CNS: Western museums started early and have been accumulated for hundreds of years. The collections in these museums cover a wide range of civilizations from all over the world. As a rising local museum in China, how should it present foreign civilizations to visitors in China? What is worth learning from the development of Western local museums?
Chen: Compared with Western museums, Chinese museums still lack worldwide collections. Of course, some Western museums have a dark side to their collections. However, there are also many collections obtained through legal channels, which Chinese museums can use for reference.
As far as I know, some museums and collectors in China have taken action. For example, there is a collection of Gandhara Buddha statues and grassland gold wares. Cultural relics from Southeast Asia are gradually receiving attention.
When I was working at Shanghai Museum, I invited experts from museums all over the world to give lectures and write monographsevery year. To make a worldwide collection, we should also gain the power of knowledge from all over the world. To develop museums, we should also make experts and resources from museums around the world available to us.Working with overseas museums to hold exhibitions and borrow collections for exhibitions is a good method of cooperation and exchange. For example, in this exhibition, we borrowed exhibits from the Hirayama Ikuo Silk Road Museum in Japan.

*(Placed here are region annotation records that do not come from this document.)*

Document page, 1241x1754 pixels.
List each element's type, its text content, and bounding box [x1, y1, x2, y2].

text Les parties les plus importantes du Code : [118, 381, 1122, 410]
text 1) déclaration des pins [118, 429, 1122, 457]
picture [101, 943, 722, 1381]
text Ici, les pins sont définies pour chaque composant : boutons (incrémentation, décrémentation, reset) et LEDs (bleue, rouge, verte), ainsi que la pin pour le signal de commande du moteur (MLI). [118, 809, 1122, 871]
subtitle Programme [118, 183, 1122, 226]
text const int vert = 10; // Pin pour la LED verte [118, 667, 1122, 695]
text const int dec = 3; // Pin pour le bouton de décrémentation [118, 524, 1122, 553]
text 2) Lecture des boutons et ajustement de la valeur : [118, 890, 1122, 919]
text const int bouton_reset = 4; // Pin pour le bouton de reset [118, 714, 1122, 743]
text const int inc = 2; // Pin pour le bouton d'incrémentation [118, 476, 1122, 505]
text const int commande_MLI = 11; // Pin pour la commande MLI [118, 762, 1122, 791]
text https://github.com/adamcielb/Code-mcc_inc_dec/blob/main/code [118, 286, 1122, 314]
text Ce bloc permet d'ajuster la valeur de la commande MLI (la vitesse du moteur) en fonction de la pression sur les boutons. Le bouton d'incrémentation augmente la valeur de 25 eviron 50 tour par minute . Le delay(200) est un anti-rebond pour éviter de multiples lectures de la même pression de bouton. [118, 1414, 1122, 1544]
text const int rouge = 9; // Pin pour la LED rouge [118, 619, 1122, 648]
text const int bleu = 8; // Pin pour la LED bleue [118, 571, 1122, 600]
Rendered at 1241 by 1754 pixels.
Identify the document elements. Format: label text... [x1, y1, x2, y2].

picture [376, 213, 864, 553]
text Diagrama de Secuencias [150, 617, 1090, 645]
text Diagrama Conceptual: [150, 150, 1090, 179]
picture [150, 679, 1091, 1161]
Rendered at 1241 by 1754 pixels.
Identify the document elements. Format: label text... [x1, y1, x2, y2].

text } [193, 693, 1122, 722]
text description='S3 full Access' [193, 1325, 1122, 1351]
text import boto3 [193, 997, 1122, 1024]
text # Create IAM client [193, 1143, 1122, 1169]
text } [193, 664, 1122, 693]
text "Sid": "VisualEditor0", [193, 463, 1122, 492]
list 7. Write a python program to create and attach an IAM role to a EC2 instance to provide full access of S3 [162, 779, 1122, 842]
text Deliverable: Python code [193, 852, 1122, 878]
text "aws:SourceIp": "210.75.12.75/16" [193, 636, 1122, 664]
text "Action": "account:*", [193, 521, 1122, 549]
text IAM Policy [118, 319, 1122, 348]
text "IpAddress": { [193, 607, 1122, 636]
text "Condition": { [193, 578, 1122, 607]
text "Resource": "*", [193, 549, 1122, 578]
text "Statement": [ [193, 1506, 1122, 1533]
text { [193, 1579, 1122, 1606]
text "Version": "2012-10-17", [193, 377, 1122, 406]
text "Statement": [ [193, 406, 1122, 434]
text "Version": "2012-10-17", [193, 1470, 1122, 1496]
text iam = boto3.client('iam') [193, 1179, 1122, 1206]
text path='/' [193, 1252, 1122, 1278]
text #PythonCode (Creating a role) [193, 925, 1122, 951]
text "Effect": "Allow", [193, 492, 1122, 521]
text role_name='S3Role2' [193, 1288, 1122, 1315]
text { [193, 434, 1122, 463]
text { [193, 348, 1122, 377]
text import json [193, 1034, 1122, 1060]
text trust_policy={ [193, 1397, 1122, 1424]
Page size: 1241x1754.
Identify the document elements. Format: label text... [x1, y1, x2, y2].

We have to admit that Chinese museums can’t compete with foreign museums in terms of collections. However, with the rapid development of information technology, the items of museums are becoming less important. Many museums are now turning to digital means to display exhibits from other parts of the world. We don’t want to own cultural relics, but we want to use them.
With a population of more than 1 billion, China has a huge demand for culture. Now China’s museum industry is unknown. Our relationship with foreign museums is not a competitive one, but a win-win one. China is rising peacefully, and so are Chinese museums.
The slogan of British Museum, “A World Museum for the World,” is also the direction of Chinese museums.